ARE YOU ORGANIZED FOR THE NEW YEAR?
The most common phrase I hear is, “I need to do estate planning. I just haven’t gotten around to it.” Whether you are creating your estate plan for the first time or your current plan needs a review, you now have a round “TUIT.” With the end of the year upon us, this is the right time to get organized for 2018. Having your plan in place brings peace of mind for you and it provides protection for your family when you become ill or die. Here are the key points to consider:
ESTABLISH A PLAN
Don’t have a Will or Trust? No problem. The State of California has decided everything for you. The court will act on your incapacity and the California Probate Code has decided who gets what when you pass away- at a high cost. If this is okay with you, take a beach day. If you prefer to make your own decisions about your future and your hard-earned assets, you will want to read on.

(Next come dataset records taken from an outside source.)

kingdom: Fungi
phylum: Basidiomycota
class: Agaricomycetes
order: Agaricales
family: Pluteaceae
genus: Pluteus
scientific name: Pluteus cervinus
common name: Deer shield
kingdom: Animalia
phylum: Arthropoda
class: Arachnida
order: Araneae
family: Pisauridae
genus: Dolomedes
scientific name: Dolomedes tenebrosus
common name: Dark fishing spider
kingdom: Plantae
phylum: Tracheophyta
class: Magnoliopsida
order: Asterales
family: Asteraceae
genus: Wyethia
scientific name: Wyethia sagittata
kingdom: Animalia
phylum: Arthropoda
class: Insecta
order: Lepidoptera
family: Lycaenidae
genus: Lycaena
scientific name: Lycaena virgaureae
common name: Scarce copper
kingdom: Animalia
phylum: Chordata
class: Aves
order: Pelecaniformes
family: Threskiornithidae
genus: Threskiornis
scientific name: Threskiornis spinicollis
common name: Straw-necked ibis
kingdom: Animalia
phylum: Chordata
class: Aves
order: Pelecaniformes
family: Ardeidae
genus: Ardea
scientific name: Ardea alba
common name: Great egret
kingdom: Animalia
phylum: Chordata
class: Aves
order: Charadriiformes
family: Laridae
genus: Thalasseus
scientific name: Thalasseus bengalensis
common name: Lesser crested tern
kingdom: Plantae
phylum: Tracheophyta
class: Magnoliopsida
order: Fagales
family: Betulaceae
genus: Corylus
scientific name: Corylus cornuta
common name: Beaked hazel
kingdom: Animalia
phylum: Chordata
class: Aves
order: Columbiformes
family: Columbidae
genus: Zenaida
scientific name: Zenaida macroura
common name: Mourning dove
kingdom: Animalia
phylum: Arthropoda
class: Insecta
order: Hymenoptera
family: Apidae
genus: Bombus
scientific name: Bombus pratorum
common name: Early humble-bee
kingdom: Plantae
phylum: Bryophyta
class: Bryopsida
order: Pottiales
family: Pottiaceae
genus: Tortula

If you have a home, children, or bank account you should have an estate plan. That includes just about any person age 18 and older. If you want to decide who will handle your money if you become unable to pay your bills or provide for yourself, you must have a Durable Power of Attorney. Do you want to decide who receives your assets when you die? You will need a Will. If you want to avoid the court publicly supervising the disbursement of your cash and property, you must have a trust. Do you want to make your own decisions about life support? That will require an Advanced Health Care Directive. If this seems burdensome, these documents can be drafted by an experienced estate planning attorney in a few weeks. Once you have your wishes in place, you can enjoy life free from worry about illness and death. We will all face the end of our life. That fact does not have to incite fear or stress. Outline your wishes in an organized plan, protect your legacy, and avoid expensive probate fees.
REVIEW YOUR EXISTING PLAN
Estate planning is not a single event. Our lives are in constant change, therefore planning your estate is a continuing process. These events require a further look at your existing documents:
Changes in Assets– Have you bought or sold a home or investment property? Your real estate should be held in trust or another entity as further discussed with your estate planning attorney. If you have refinanced your home, you will want to confirm that your home is still titled in the name of your trust. If you have established a partnership, corporation, or LLC, you’ll want to pass your business interest on to your loved ones. Have you opened new bank accounts or life insurance policies? Have you named primary and secondary beneficiaries? Your estate attorney should review this with you.
Changes in Health– Have you or your spouse been diagnosed with an illness? Has your doctor mentioned memory loss? Do you have an illness that will cause extended hospitalization? A review or update of your powers of attorney is recommended.
Changes in Family– Have you retired? Did you move to a new state? Have you been married or divorced? Have you had a child or a grandchild? Have your children married or divorced? Do your kids or grandkids have special needs? Do they need protection from creditors? If so, you need a review.
Changes in Your Wishes– Do you want to disinherit a family member? Have you given a gift to one child and want to equalize distributions among your kids? Is there a specific item you want to leave to a certain person? Is the person you chose as successor trustee still the most qualified to handle your assets on your incapacity and death? Your estate attorney should review your plan to be sure your wishes are current.
Changes in the Law– Even if you answered no to all the above questions, there have been changes in the law. If your estate plan was signed pre-2000, you are overdue for updates. Does your current plan from 2000 to 2009 use AB Trusts? This may not be necessary with the 2017 federal estate tax exemption at $5.49 million. If you signed your documents in 2010-2012 there have been changes in federal estate taxes, gift taxes, and generation-skipping transfer taxes. Although the Trump administration has proposed to repeal the federal estate tax this remains uncertain at this writing.